Zwar unterscheiden sich die Kommunalordnungen der Bundesländer, aber die Tendenz ist klar: Die Stellung des Bürgermeisters ist sehr viel stärker geworden. Nach der süddeutschen Ratsverfassung ist er Vorsitzender des Gemeinderates, Chef der Verwaltung. Er repräsentiert seine Gemeinde und darf Verträge für sie abschließen. "Bürgermeister müssen Vollblutmanager mit menschlichen Zügen sein", sagt Professor Paul Witt von der Fachhochschule Kehl. "Mit dem Unterschied, dass Manager 'nur' an ihre Kunden denken müssen ­ Bürgermeister aber an hundert Prozent ihrer Bevölkerung."

Christian Engelhardt, gebürtiger Schwabe, arbeitete als Rechtsanwalt in Marburg, als sich die Bürgermeisterkandidaten der CDU im nahen Frankenberg gegenseitig verhinderten. Er mietete sich ein Zimmer im Wohnheim des Krankenhauses, führte Wahlkampf und siegte. "Wo können Sie in meinem Alter schon Chef von 200 Leuten sein?", fragt Engelhardt. Aber er ist auch so etwas wie der Chef von 19 200 Bürgern, und die sind umgekehrt sein Chef. Er ist auf ihre Stimmen angewiesen. Sie haben ihn gewählt, und sie beobachten nicht nur seine politischen Erfolge. Unter Engelhardt wurde Frankenberg "Familienstadt mit Zukunft", das hessische Sozialministerium unterstützt familienfreundliche Projekte zehn Jahre lang mit einer halben Million Euro jährlich.

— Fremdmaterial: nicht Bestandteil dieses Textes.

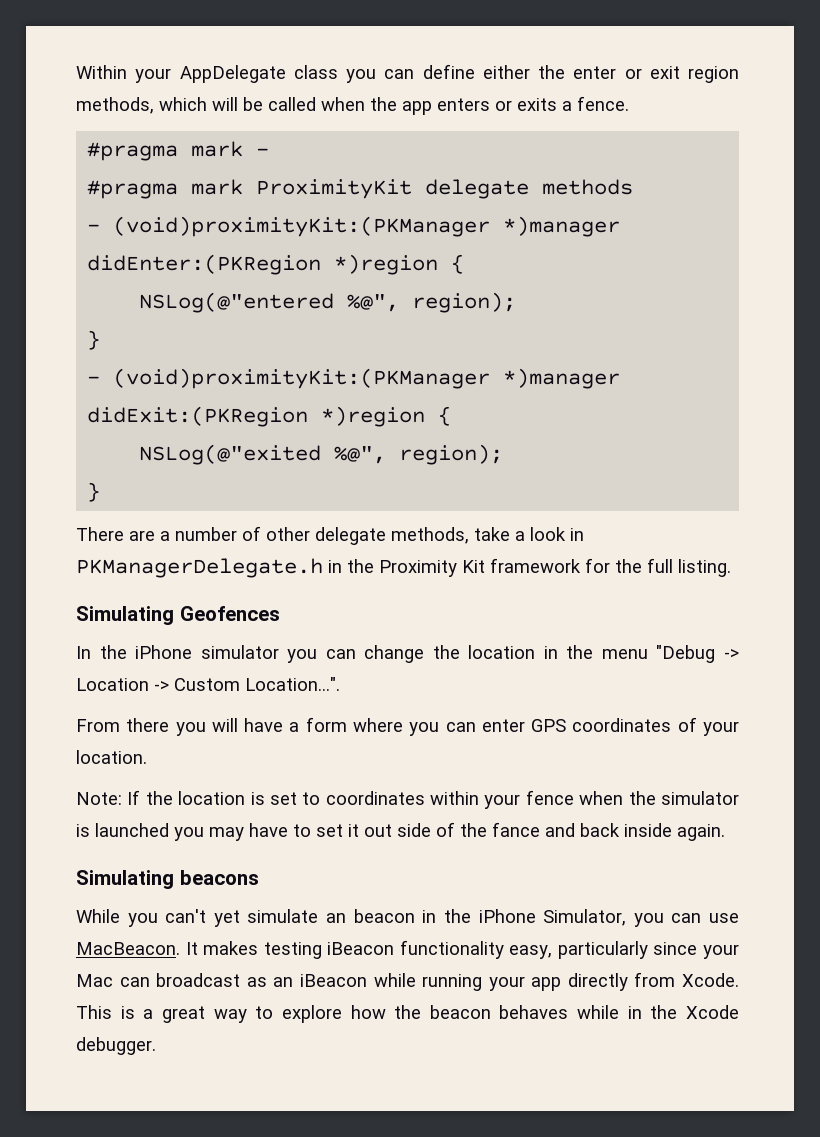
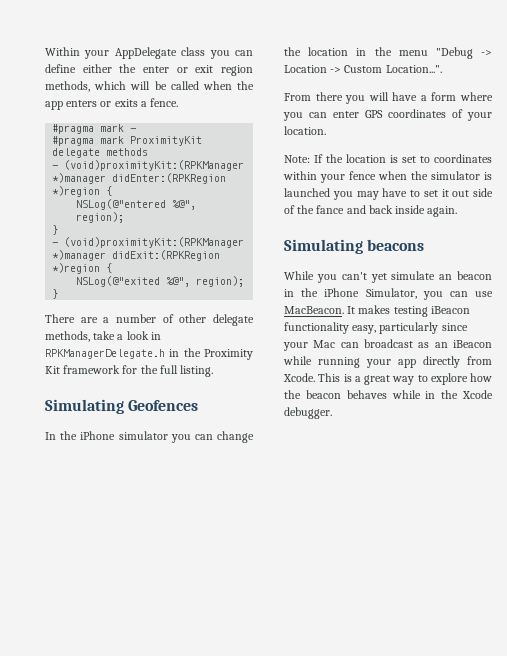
[113,216,621,237] [87,254,322,275] (void)proximityKit:(PKManager *)manager didEnter:(PKRegion -> [64,160,245,171] [52,173,227,184] (void)proximityKit:(RPKManager *)manager didEnter:(RPKRegion
[113,368,621,389] [87,406,309,427] (void)proximityKit:(PKManager *)manager didExit:(PKRegion -> [64,237,245,248] [52,250,221,261] (void)proximityKit:(RPKManager *)manager didExit:(RPKRegion
[76,558,323,578] PKManagerDelegate.h -> [45,349,165,359] RPKManagerDelegate.h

Aber es geht immer auch um ihn. Riesengroß berichtet die "Frankenberger Zeitung" darüber, dass Engelhardts Frau einen Job in Wiesbaden annimmt und nur noch am Wochenende zu ihm kommt. Freunde fragen ihn, ob seine Ehe kaputt sei. "Nur Tage später will ein Bekannter wissen, warum ich meine Frau so offen in der Fußgängerzone küsse." Geredet wird immer. Bürgermeister, sagt Christian Engelhardt, haben eine brutal exponierte Stellung. Aber er kann damit leben, die Menschen sind so. "Und Menschen machen mir Freude."